Limb landmark coordinates
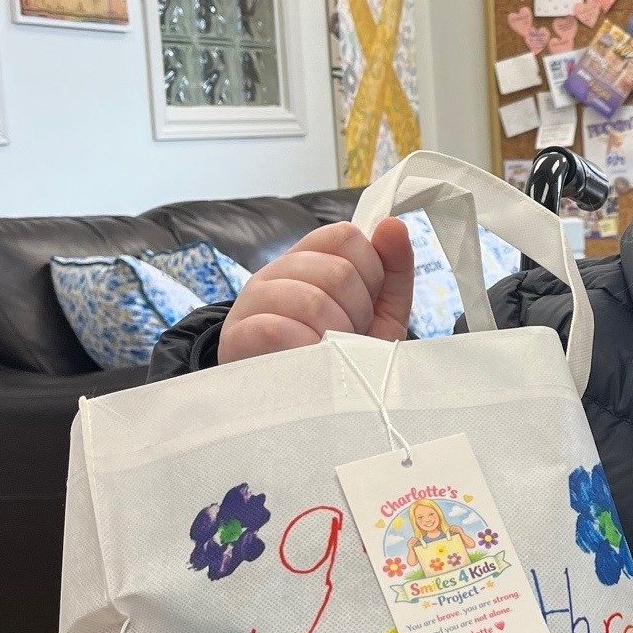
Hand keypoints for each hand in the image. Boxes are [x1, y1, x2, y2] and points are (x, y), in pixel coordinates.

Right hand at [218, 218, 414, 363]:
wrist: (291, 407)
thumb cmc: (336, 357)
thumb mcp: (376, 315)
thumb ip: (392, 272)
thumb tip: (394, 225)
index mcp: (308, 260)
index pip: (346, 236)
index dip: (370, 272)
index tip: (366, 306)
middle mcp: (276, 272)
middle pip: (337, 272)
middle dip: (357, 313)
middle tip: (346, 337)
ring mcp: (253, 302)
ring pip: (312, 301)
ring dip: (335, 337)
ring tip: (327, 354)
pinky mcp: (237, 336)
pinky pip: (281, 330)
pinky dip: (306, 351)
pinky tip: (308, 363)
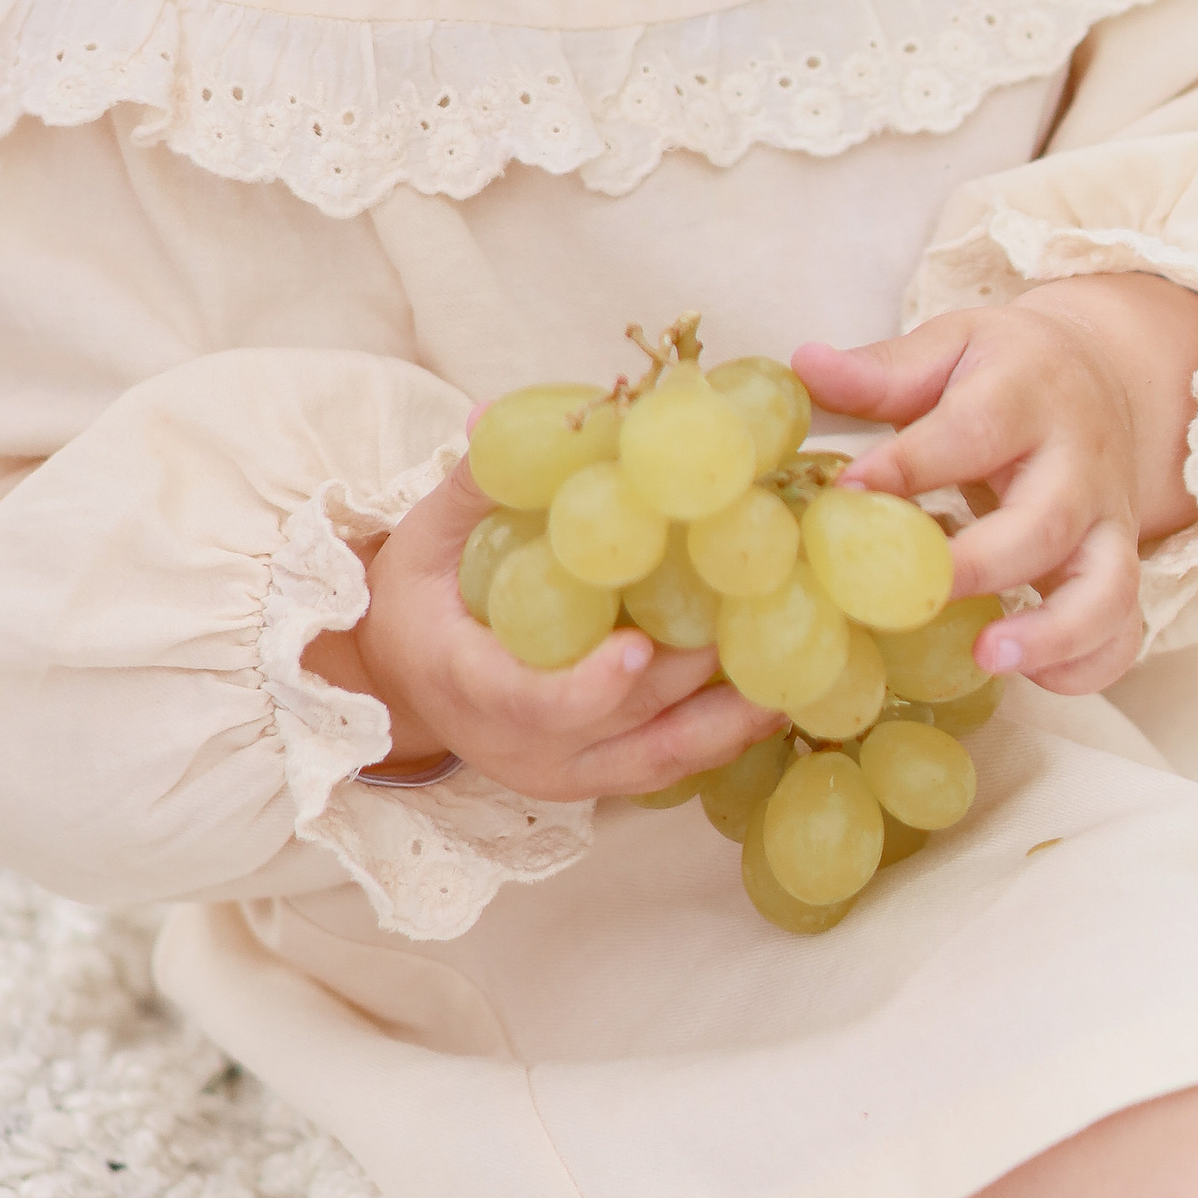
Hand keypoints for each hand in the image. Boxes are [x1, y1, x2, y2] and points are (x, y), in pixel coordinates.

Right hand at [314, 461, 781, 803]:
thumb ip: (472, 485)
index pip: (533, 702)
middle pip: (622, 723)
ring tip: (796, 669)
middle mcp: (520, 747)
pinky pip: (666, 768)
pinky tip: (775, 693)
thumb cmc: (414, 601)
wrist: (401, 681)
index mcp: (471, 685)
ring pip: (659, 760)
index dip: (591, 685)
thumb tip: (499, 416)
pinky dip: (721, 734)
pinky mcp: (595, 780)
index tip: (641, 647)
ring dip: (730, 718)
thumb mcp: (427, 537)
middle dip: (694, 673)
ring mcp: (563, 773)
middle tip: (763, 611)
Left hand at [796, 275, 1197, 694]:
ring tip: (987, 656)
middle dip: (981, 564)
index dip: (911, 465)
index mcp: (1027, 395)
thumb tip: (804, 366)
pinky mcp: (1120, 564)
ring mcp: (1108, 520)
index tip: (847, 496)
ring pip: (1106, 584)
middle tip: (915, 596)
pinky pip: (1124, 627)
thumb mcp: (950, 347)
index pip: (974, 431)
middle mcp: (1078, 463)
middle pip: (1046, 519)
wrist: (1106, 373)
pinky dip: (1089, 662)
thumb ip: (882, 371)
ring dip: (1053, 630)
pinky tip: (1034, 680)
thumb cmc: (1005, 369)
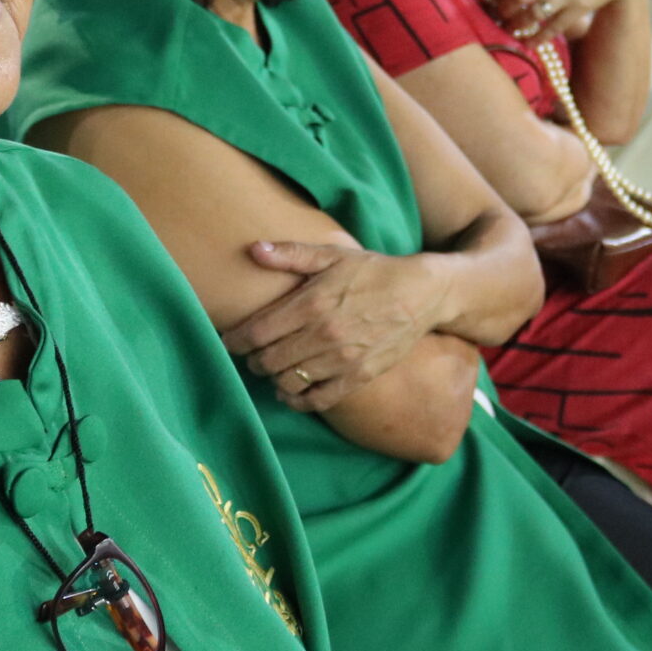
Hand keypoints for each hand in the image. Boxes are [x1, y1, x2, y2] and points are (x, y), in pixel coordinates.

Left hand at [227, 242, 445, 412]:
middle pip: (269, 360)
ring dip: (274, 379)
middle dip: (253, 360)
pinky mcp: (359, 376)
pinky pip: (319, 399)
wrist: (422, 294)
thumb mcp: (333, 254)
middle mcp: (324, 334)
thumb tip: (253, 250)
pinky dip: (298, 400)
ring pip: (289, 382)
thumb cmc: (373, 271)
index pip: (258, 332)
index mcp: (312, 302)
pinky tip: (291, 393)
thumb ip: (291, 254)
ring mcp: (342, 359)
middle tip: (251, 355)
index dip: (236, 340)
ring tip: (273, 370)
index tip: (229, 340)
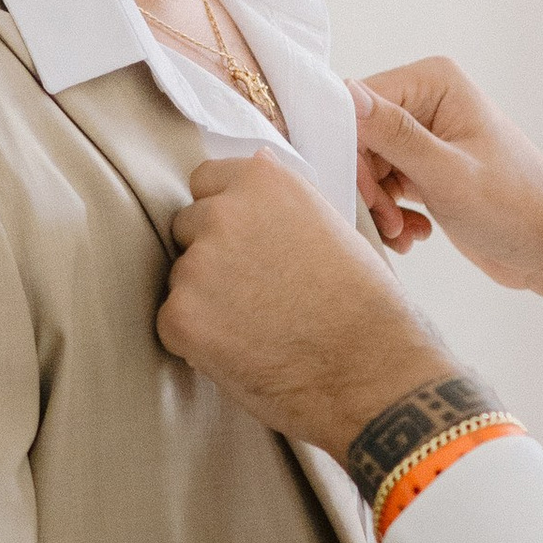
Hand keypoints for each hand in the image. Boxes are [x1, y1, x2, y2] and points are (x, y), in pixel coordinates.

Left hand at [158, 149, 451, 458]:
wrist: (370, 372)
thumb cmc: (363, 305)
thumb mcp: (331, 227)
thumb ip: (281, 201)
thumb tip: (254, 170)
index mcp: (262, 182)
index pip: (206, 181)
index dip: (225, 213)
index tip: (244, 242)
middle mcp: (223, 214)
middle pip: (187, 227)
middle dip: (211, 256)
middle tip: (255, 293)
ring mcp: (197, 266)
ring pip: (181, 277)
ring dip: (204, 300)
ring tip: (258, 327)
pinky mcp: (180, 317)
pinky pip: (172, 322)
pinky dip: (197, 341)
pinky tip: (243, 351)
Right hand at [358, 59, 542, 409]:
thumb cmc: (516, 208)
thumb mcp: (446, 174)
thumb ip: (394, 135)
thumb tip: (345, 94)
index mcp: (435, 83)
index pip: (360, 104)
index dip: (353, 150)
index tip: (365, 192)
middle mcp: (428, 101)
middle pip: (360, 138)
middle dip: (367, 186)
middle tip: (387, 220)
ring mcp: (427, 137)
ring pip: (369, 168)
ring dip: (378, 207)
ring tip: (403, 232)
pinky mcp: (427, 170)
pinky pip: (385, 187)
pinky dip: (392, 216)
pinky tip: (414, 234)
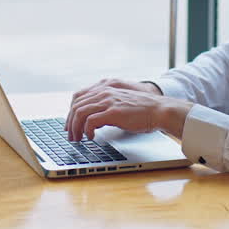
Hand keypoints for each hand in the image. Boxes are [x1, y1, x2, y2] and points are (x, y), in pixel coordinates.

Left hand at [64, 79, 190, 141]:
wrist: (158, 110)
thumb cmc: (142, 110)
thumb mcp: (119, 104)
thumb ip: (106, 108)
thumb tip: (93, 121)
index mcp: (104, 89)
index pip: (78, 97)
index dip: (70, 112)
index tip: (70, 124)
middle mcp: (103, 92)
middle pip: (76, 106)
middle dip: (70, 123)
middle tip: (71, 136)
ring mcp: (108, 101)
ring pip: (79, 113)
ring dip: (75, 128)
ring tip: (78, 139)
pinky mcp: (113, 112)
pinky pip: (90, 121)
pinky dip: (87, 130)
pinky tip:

- What is required
Verbatim reproduction of every entry is needed, with the images left out.

- Answer section
Hand keypoints for each hand in the image. Boxes are [x1, y1, x2, y2] and points are (x, y), in pixel coordinates.

Right hand at [218, 218, 414, 363]:
wrist: (291, 407)
thumb cmc: (336, 357)
thumb mcp: (376, 315)
thumb ip: (392, 272)
thumb tip: (394, 225)
index mcp: (308, 260)
index pip: (346, 236)
index dip: (370, 272)
index tip: (366, 306)
middle mcp: (276, 272)
middle pip: (337, 272)
middle dip: (357, 313)
middle tip: (346, 337)
ring mcp: (253, 302)
ring pip: (312, 301)
ring dip: (335, 337)
ring tip: (327, 354)
pinky mcp: (237, 336)
pinky pip: (281, 330)
pinky dip: (306, 351)
pinky tip: (308, 363)
Hand keypoints for each hand in the image. Boxes are [x1, y1, x2, y2] and points are (x, y), in pixel coordinates.

Right hand at [314, 461, 781, 803]:
thumb ip: (472, 485)
index pip: (533, 702)
middle pip: (622, 723)
ring tip: (796, 669)
middle mcp: (520, 747)
pinky pip: (666, 768)
pinky tip: (775, 693)
thumb cmc: (414, 601)
wrist: (401, 681)
index mcp: (471, 685)
ring pip: (659, 760)
index dip: (591, 685)
thumb tip: (499, 416)
pinky dip: (721, 734)
pinky mcp: (595, 780)
index tip: (641, 647)
ring dip: (730, 718)
thumb mcp: (427, 537)
middle dip: (694, 673)
ring mcp: (563, 773)
middle tip: (763, 611)
Left hand at [796, 275, 1197, 694]:
ring tip: (987, 656)
middle dip: (981, 564)
index dip: (911, 465)
index mcp: (1027, 395)
thumb tip: (804, 366)
pinky mcp: (1120, 564)
ring mcp: (1108, 520)
index tip: (847, 496)
ring pip: (1106, 584)
middle tip: (915, 596)
pinky pip: (1124, 627)
thumb mcp: (950, 347)
index pip: (974, 431)
middle mcp: (1078, 463)
middle pip: (1046, 519)
wrist: (1106, 373)
pinky dip: (1089, 662)
thumb ip: (882, 371)
ring dip: (1053, 630)
pinky tip: (1034, 680)
thumb cmc: (1005, 369)
Hand keypoints for each hand in the image. Boxes are [x1, y1, x2, y2] and points are (x, y), in pixel coordinates.

Left hand at [227, 242, 445, 412]:
middle pip: (269, 360)
ring dip: (274, 379)
middle dip: (253, 360)
pinky mcp: (359, 376)
pinky pip: (319, 399)
wrist: (422, 294)
thumb mcp: (333, 254)
middle mcp: (324, 334)
thumb tip: (253, 250)
pinky dip: (298, 400)
ring pip: (289, 382)
thumb cmc: (373, 271)
index pip: (258, 332)
index mcp: (312, 302)
pinky tip: (291, 393)
thumb ip: (291, 254)
ring mcp: (342, 359)
middle tip: (251, 355)
index dip: (236, 340)
ring tip: (273, 370)
index tip: (229, 340)
Hand keypoints for each hand in the image. Boxes are [x1, y1, x2, y2] and points are (x, y), in pixel coordinates.

Left hand at [158, 149, 451, 458]:
wrist: (370, 372)
thumb cmc: (363, 305)
thumb mcp: (331, 227)
thumb ip: (281, 201)
thumb tip: (254, 170)
index mcp: (262, 182)
index pip: (206, 181)
index dip: (225, 213)
index tip: (244, 242)
middle mcp: (223, 214)
middle pip: (187, 227)
middle dip: (211, 256)
middle tip: (255, 293)
ring mcp: (197, 266)
ring pip: (181, 277)
ring dip: (204, 300)
ring tip: (258, 327)
pinky mcp: (180, 317)
pinky pip: (172, 322)
pinky dip: (197, 341)
pinky tip: (243, 351)
Right hand at [358, 59, 542, 409]:
thumb cmc: (516, 208)
thumb mcp: (446, 174)
thumb ip: (394, 135)
thumb tip: (345, 94)
index mcp: (435, 83)
index pip: (360, 104)
index dip: (353, 150)
index tip: (365, 192)
middle mcp: (428, 101)
middle pip: (360, 138)
middle dip: (367, 186)
middle tip: (387, 220)
ring mcp: (427, 137)
ring pip: (369, 168)
ring dip: (378, 207)
ring tip: (403, 232)
pinky mcp: (427, 170)
pinky pip: (385, 187)
pinky dip: (392, 216)
pinky tip: (414, 234)
Hand keypoints for each hand in the image. Boxes are [x1, y1, x2, y2] and points are (x, y), in pixel coordinates.

Left hand at [64, 79, 190, 141]:
wrist: (158, 110)
thumb cmc: (142, 110)
thumb mcp: (119, 104)
thumb ip: (106, 108)
thumb tip: (93, 121)
index mcp: (104, 89)
index pip: (78, 97)
index dip: (70, 112)
index tip: (70, 124)
middle mcp: (103, 92)
middle pip: (76, 106)
middle dip: (70, 123)
middle tip: (71, 136)
ring mcp: (108, 101)
ring pip: (79, 113)
ring dip: (75, 128)
ring tip: (78, 139)
pinky mcp: (113, 112)
pinky pip: (90, 121)
pinky dip: (87, 130)
pinky tip:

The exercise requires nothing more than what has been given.